Dissemination of information to the public and clinicians is the primary role of poison information centers. The information is provided by specialists in poison information (nurses and pharmacists) and clinical toxicologists. The poison control specialists document each patient interaction electronically; these interactions form the basis for the poison center medical record. Additionally, if a physician treating a patient calls the center, he or she records the center's advice on the patient's medical record in the clinical office or emergency department.
The poison control center's record contains the standard personal and demographic information about the patient as well as specific information that are categorized by substance (the poison), treatment, patient symptoms, route of exposure, and laboratory values. Each of these areas constitutes a fully searchable section of the medical record. The values within each section are standardized and coded so that data from all poison centers in the United States can be incorporated into a single database. There is also a free-text documentation section. The free-text section is not searchable as part of the standard poison center medical record, and is therefore not included in the national database on poisoning exposures.
Currently, participating poison control centers submit data to the American Association of Poison Control Centers Toxic Exposure Surveillance System (AAPCC TESS) on a monthly, quarterly, or semiannual basis. Sixty-four poison centers submitted data in 2003 and these data reflect all 50 states and the Commonwealth of Puerto Rico (Watson et al., 2003). Participation in AAPCC TESS and submission of all data is mandatory for certified regional poison information centers and voluntary for noncertified centers.
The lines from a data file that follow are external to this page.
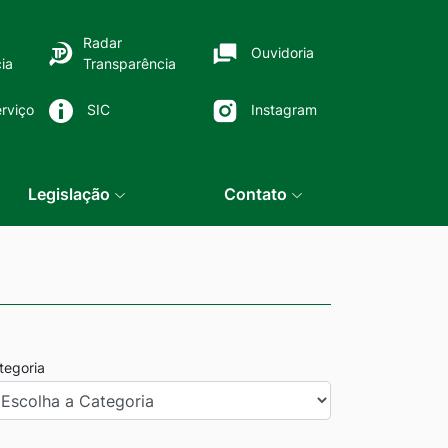
Radar
Ouvidoria
ia
Transparência
rviço
SIC
Instagram
Legislação
Contato
tegoria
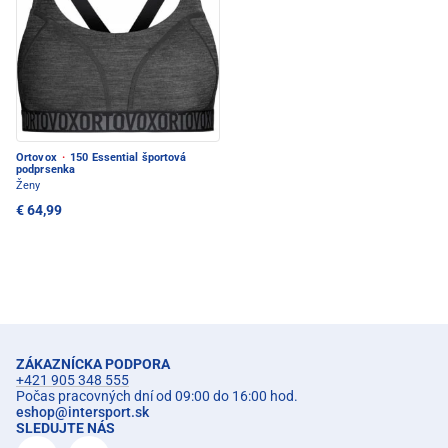
Ortovox
·
150 Essential športová
podprsenka
Ženy
€ 64,99
ZÁKAZNÍCKA PODPORA
+421 905 348 555
Počas pracovných dní od 09:00 do 16:00 hod.
eshop
@
intersport.sk
SLEDUJTE NÁS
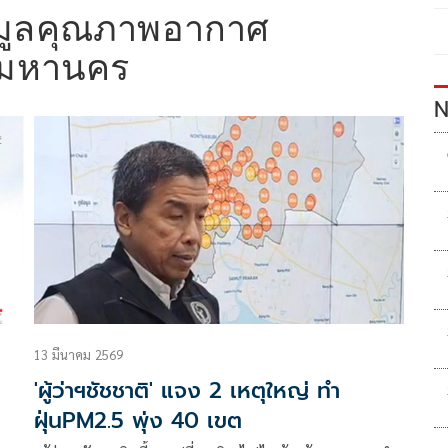
อมูลคุณภาพอากาศ
พมหานคร
N
13 มีนาคม 2569
'ผู้ว่าฯชัชชาติ' แจง 2 เหตุใหญ่ ทำ
ฝุ่นPM2.5 พุ่ง 40 เขต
Data are reviewed and published on an annual basis approximately nine months after the end of the calendar year. Since data submission is intermittent and partially voluntary, there is no real-time surveillance of national poison center data for toxidromes that are consistent with exposure to biological and chemical terrorism agents. Furthermore, most individual centers do not conduct real-time toxico-surveillance. Figure 25.3 shows the type of surveillance that is feasible using poison center data.
However, poison information centers collect a large volume of information on exposures involving both humans and animals. For example, the Pittsburgh Poison Center responded to
approximately 78,000 inquiries in 2000. Nearly 5000 of the inquiries involved animal exposures. This reflects the public awareness of poison information services. This call volume, the active data reservoir, and the reliance upon the poison center by the public and medical professionals make the poison center an ideal active surveillance center to identify sentinel events and to profile medically and demographically the nature of a biological or chemical terrorist event.
Software to facilitate the identification of sentinel events or toxidromes through the surveillance of real-time poison center data has not yet been widely deployed, though at least one vendor offers software which claims to tap into these data (Stout Solutions, LLC, 2005a). Currently, the only way to conduct analysis of data is through the identification of tox-idromes based on expert opinion and then the tedious analysis of data to identify the presence of those toxidromes. The data are available readily and are accessible easily through the use of any database management system. Most poison centers document cases in real-time, which make the data fields available for immediate analysis. It would not be a challenging task to conduct real-time background surveillance of a single poison center's medical record database. However, poison centers within most states and throughout the nation are not linked in real-time and all national data analysis is conducted retrospectively. The challenge is to network U.S. poison centers so that data are contributed in real time. Artificial intelligence may help to identify sentinel events that are occurring, below the established threshold of recognition.The collaboration of data that includes poison center data, nonprescription and prescription pharmaceutical sales, emergency department diagnoses, veterinary clinic data on companion and large animal problems, and so on could help to identify problems in the early stages of their evolution.